Mesa/Cedar, early Smalltalk, and Oberon are/were all primarily interpreted languages. And this was before JIT was common. So, significant overhead. Some of them had special hardware assists, like Mesa and the Xerox Alto with a processor designed around the language. Still not a speed demon, despite that. I believe they were more concerned with code density than speed. Cramming a networked multitasking operating system into about 128 KB of RAM is not trivial.

Such languages would be pretty painful on another architecture implemented as interpreters. I don't have exact numbers. But roughly an order of magnitude slower. Think Perl and Python vs. Pascal and C.

Things have changed a bit since then. Oberon is usually compiled to native code now and Squeak uses a JIT compiler.
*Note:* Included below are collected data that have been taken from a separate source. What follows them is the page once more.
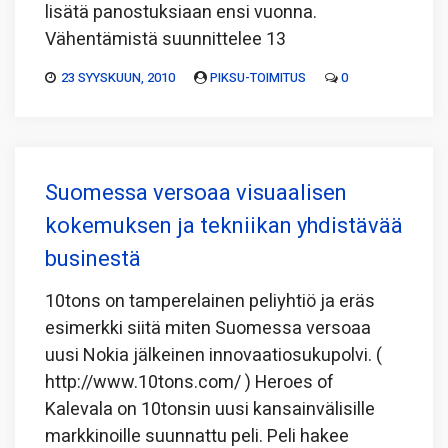
lisätä panostuksiaan ensi vuonna.
Vähentämistä suunnittelee 13
23 SYYSKUUN, 2010
PIKSU-TOIMITUS
0
Suomessa versoaa visuaalisen
kokemuksen ja tekniikan yhdistävää
businestä
10tons on tamperelainen peliyhtiö ja eräs
esimerkki siitä miten Suomessa versoaa
uusi Nokia jälkeinen innovaatiosukupolvi. (
http://www.10tons.com/ ) Heroes of
Kalevala on 10tonsin uusi kansainvälisille
markkinoille suunnattu peli. Peli hakee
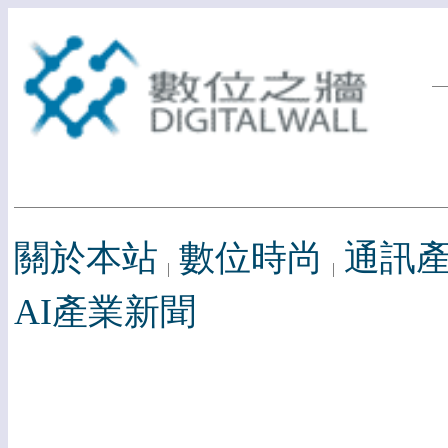
關於本站
數位時尚
通訊
AI產業新聞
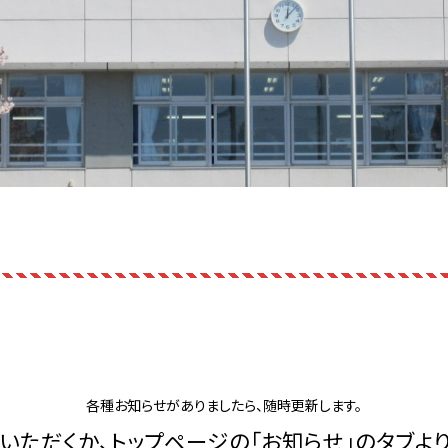
各種お知らせがありましたら、随時更新します。
いただくか、トップページの「お知らせ」のタブよ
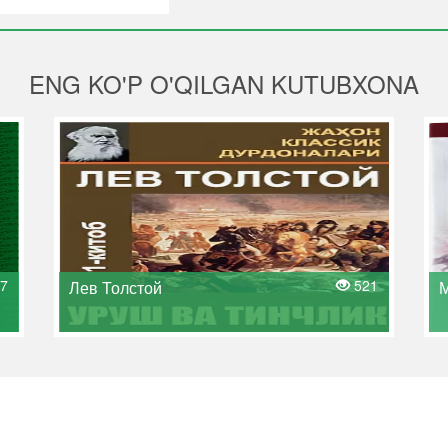
ENG KO'P O'QILGAN KUTUBXONA
7
521
Лев Толстой
М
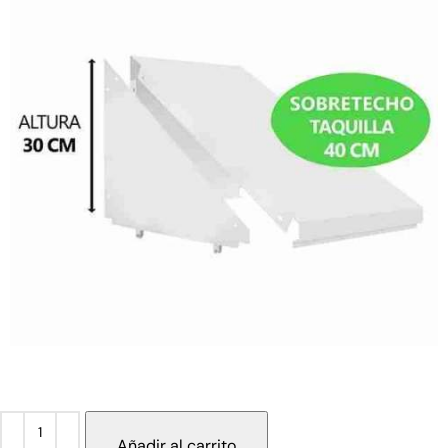
Añadir al carrito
And Mesa/Cedar are extinct.

[kragen]

Hmm, I think Cedar and Oberon compiled to native code from very early on, perhaps the very beginning (I don't know of an interpreted version of either), and the reason I mentioned Smalltalk-80 in particular was Deutsch & Schiffman 01983 where they popularized JIT compilation and in particular introduced the first version of the inline-cache technique that makes Java monomorphic (and non-megamorphic) method calls fast today.

To quibble about one more thing, multitasking doesn't increase memory requirements significantly on anything big enough to run an interpreter. On this amd64 machine under Linux, sizeof(jmp_buf) is 200 bytes; that's how much space each new task would needs, plus of course the size of its stack. If I build for i386, it's 156 bytes. But of course you can define the calling convention to reduce this: on 16-bit Forth systems a suspended (cooperative!) thread was typically a data stack pointer, a return stack pointer: 4 bytes. (But typically each thread had its own dictionary of at least 4K.) Preemptive multitasking generally requires at least the size of the register file, since you can't discard caller-save registers on every context switch.

What does increase memory requirements enormously is memory protection — not mere multitasking but allocating exclusive segments or pages to each new program. That's a big part of the appeal of systems like Oberon, Smalltalk-80, and of course early Oak/Java: by implementing memory protection at the language level rather than the hardware level, you could get very fine-grained memory sharing without endangering system stability.